▸ **Exercise goal**: Lines holding the string "middle" are the ones to copy; find them all in the data.

Collected data entries:
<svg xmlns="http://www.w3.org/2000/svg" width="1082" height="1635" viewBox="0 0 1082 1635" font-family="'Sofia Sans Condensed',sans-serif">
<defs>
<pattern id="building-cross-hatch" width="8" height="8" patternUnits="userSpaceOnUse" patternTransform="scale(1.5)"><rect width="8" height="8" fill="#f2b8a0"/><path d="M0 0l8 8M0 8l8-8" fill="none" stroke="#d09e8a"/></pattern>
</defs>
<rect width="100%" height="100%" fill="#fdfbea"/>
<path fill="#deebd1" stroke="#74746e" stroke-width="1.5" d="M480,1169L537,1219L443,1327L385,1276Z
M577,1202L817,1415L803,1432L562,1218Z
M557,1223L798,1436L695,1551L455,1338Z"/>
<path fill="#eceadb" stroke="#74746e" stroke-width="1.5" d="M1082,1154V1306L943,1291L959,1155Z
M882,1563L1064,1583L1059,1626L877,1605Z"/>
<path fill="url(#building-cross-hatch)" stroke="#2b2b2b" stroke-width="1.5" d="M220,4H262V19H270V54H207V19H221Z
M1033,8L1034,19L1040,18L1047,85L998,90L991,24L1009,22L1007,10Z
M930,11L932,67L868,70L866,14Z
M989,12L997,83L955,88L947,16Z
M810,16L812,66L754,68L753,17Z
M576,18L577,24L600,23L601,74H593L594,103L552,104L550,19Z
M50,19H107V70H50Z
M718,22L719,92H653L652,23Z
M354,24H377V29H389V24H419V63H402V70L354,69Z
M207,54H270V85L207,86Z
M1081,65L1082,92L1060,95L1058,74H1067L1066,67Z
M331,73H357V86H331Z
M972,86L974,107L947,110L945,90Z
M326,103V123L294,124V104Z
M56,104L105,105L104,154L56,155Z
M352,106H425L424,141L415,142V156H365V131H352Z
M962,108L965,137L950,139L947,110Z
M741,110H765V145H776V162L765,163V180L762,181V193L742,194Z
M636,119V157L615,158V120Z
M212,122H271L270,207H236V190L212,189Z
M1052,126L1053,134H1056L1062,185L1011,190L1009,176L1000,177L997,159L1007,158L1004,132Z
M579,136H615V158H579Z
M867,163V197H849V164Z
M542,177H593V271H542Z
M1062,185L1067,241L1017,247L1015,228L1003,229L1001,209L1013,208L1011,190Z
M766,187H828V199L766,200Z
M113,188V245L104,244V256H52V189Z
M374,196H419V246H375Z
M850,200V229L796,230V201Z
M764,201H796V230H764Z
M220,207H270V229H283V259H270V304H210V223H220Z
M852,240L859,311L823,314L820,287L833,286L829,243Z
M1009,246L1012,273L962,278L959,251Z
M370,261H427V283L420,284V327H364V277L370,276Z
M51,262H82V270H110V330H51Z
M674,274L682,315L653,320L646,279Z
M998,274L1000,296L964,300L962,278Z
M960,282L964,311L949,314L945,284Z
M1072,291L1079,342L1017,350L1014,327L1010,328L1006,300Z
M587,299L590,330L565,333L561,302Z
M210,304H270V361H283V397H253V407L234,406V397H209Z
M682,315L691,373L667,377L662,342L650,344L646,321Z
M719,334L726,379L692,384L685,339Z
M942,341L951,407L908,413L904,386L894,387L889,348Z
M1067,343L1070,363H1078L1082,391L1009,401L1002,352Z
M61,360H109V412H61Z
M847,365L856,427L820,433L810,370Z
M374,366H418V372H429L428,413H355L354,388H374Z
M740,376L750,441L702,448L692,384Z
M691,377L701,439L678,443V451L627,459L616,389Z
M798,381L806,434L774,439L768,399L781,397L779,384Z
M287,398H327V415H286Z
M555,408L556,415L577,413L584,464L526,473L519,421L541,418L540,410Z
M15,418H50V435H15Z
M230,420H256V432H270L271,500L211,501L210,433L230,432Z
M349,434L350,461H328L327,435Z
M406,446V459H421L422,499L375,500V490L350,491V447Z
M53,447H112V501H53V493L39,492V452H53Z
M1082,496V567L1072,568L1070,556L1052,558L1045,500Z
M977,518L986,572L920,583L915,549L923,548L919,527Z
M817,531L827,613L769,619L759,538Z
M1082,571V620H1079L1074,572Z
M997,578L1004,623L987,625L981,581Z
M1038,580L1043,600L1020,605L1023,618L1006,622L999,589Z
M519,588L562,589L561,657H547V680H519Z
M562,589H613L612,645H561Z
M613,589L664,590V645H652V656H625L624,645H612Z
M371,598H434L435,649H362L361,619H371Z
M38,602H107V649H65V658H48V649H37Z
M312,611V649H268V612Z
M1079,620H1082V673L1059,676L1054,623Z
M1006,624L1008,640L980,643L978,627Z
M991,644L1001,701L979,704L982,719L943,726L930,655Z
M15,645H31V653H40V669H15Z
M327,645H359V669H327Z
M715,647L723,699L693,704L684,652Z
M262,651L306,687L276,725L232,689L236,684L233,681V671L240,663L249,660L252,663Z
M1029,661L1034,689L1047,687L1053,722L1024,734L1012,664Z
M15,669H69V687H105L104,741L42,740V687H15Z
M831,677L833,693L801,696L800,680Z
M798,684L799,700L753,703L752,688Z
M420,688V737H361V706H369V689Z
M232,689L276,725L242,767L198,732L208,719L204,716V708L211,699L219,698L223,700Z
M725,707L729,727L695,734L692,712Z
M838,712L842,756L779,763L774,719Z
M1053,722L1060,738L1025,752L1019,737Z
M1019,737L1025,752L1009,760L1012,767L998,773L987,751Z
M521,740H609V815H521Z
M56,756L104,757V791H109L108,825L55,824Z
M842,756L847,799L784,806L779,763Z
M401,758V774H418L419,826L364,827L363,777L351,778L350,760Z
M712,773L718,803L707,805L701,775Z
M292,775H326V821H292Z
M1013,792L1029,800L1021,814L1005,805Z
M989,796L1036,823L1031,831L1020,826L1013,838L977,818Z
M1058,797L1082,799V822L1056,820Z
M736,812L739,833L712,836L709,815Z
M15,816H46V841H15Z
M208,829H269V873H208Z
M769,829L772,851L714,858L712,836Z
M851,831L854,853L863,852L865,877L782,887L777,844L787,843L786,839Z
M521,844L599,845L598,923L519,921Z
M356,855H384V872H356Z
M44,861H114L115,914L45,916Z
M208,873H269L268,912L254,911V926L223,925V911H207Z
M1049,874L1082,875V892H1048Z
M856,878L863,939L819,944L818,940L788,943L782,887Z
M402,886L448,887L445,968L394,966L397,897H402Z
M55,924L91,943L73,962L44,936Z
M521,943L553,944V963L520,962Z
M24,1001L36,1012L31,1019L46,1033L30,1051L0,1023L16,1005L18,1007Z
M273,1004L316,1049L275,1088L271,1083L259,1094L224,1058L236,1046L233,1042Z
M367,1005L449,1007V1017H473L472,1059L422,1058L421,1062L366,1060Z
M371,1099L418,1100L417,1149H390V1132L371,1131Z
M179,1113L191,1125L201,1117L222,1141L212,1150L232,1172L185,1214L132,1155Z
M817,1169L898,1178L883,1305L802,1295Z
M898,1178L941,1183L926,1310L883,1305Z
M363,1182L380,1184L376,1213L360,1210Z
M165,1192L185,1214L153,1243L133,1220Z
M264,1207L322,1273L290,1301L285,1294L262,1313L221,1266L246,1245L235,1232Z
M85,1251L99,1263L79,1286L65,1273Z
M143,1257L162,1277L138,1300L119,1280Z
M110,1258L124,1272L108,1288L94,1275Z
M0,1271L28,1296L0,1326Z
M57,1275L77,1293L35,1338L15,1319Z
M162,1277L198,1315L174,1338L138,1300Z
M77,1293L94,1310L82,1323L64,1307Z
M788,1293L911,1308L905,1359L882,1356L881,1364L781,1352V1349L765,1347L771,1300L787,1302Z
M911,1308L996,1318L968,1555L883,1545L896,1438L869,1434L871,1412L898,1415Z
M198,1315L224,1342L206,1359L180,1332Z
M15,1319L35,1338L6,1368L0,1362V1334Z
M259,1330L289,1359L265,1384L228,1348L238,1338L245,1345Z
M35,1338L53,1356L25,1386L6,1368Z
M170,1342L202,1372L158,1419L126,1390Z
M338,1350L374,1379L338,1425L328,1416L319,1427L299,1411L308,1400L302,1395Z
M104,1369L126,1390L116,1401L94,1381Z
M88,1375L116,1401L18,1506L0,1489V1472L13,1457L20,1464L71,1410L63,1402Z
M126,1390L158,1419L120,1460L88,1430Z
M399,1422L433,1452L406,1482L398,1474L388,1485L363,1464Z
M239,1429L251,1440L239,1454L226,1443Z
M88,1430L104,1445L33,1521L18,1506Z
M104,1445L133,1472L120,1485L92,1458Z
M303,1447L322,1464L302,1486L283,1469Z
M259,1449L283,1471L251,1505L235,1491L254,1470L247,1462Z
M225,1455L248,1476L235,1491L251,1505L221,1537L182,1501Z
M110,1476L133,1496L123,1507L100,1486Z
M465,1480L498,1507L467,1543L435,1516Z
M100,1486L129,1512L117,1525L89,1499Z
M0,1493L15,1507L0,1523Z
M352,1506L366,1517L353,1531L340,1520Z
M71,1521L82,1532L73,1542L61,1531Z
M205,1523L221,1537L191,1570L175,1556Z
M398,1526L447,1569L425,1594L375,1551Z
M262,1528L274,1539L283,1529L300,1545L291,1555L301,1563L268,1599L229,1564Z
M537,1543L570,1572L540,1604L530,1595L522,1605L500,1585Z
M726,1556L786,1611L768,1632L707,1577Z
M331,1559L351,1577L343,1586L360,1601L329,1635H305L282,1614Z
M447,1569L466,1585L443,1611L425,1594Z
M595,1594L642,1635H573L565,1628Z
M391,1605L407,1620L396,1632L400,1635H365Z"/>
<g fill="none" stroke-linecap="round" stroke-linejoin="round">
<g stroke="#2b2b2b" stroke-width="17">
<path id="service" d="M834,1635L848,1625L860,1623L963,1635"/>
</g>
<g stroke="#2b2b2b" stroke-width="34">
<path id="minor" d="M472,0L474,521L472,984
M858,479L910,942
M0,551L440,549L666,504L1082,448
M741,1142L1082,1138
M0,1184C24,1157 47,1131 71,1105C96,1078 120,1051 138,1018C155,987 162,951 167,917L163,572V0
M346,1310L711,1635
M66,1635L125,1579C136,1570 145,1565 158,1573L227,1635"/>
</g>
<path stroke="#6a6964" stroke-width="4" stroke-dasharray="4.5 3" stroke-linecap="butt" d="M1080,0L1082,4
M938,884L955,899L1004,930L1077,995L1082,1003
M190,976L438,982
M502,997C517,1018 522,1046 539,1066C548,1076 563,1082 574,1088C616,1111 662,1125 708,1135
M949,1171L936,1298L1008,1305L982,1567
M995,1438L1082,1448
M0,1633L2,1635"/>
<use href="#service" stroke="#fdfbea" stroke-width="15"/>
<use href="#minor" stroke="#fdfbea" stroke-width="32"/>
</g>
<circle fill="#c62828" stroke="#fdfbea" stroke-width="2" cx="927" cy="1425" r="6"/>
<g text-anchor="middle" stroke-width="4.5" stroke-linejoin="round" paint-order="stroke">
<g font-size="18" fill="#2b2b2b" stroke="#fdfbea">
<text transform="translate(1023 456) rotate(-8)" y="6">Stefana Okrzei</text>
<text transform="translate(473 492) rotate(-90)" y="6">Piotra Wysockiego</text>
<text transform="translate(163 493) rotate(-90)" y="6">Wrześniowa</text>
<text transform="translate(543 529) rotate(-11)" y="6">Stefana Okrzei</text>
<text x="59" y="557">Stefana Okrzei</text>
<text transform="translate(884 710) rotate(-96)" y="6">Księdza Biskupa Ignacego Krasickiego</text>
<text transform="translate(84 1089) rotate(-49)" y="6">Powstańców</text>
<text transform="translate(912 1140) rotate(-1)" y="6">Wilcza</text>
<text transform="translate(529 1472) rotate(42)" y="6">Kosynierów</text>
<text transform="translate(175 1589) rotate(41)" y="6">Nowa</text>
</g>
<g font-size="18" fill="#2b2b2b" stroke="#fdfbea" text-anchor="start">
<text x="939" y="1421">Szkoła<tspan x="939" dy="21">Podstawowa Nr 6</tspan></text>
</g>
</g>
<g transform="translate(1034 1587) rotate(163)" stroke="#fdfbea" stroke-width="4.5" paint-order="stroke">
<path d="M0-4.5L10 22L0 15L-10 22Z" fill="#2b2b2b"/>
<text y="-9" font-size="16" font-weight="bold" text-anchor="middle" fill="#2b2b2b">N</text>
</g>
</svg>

▸ **Reply to the task**:
<g text-anchor="middle" stroke-width="4.5" stroke-linejoin="round" paint-order="stroke">
<text y="-9" font-size="16" font-weight="bold" text-anchor="middle" fill="#2b2b2b">N</text>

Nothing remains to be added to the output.